This book examines the reputation of the Hungarian composer Béla Bartók (1881-1945) as an antifascist hero and beacon of freedom. Following Bartok's reception in Italy from the early twentieth century, through Mussolini's fascist regime, and into the early Cold War, Palazzetti explores the connexions between music, politics and diplomacy. The wider context of this study also offers glimpses into broader themes such as fascist cultural policies, cultural resistance, and the ambivalent political usage of modernist music.
The book argues that the 'Bartókian Wave' occurring in Italy after the Second World War was the result of the fusion of the Bartók myth as the 'musician of freedom' and the Cold War narrative of an Italian national regeneration. Italian-Hungarian diplomatic cooperation during the interwar period had supported Bartok's success in Italy. But, in spite of their political alliance, the cultural policies by Europe's leading fascist regimes started to diverge over the years: many composers proscribed in Nazi Germany were increasingly performed in fascist Italy. In the early 1940s, the now exiled composer came to represent one of the symbols of the anti-Nazi cultural resistance in Italy and was canonised as 'the musician of freedom'. Exile and death had transformed Bartók into a martyr, just as the Resistenza and the catastrophe of war had redeemed post-war Italy.

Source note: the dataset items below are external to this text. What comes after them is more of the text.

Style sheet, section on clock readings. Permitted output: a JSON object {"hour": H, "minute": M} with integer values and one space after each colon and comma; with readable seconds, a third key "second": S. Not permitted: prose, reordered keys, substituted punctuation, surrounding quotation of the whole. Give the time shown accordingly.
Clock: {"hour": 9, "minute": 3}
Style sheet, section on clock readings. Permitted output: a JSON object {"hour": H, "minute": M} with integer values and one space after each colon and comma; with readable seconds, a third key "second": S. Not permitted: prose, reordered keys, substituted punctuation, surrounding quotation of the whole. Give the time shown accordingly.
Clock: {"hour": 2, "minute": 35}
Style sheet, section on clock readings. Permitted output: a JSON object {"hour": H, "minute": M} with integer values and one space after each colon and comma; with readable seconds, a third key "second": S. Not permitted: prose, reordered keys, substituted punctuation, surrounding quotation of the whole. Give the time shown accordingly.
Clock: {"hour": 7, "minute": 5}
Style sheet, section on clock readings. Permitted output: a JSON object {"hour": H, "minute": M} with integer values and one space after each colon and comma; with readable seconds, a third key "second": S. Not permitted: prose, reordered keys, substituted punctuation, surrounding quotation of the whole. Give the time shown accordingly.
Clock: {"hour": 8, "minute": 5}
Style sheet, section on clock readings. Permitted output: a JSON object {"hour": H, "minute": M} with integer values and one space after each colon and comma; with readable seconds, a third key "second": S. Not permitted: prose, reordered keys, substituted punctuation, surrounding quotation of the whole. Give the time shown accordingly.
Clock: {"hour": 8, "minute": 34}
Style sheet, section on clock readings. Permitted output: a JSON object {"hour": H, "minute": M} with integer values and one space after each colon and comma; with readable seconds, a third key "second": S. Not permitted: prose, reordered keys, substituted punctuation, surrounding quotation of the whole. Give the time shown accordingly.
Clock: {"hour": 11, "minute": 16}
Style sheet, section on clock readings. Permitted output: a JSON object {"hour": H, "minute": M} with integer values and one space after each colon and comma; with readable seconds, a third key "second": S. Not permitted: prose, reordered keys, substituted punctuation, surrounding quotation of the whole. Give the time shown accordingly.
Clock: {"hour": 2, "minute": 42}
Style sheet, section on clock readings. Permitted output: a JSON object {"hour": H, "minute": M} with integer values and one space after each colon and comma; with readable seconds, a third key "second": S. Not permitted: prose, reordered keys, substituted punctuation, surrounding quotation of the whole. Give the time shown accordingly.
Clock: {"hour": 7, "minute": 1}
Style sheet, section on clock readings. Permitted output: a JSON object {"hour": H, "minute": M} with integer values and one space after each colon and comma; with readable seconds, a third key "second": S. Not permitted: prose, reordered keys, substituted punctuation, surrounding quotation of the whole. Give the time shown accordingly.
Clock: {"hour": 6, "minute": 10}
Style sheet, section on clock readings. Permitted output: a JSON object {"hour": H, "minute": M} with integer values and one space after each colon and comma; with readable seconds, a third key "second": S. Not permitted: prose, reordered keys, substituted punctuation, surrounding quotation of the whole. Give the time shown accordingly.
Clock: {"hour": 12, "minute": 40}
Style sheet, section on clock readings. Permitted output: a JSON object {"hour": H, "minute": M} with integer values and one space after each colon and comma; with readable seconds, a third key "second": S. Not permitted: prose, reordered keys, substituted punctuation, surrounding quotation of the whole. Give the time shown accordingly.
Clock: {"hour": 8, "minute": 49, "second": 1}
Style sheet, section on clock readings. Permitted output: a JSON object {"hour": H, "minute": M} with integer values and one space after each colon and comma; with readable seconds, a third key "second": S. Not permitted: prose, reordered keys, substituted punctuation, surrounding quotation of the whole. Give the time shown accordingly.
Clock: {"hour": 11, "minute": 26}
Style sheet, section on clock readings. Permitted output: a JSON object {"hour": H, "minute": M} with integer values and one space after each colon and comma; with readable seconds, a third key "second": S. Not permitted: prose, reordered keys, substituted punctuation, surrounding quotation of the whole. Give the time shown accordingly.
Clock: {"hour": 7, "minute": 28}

NICOLÒ PALAZZETTI is a Postdoctoral Research Fellow in Music and Theatre at Sapienza University of Rome. Prior to join Sapienza, Palazzetti worked as a Teaching Fellow at the University of Birmingham, UK and as a Postdoctoral Research Fellow at the University of Strasbourg, France. He obtained his PhD in 2017 at the École des Hautes Études en Sciences Sociales, Paris.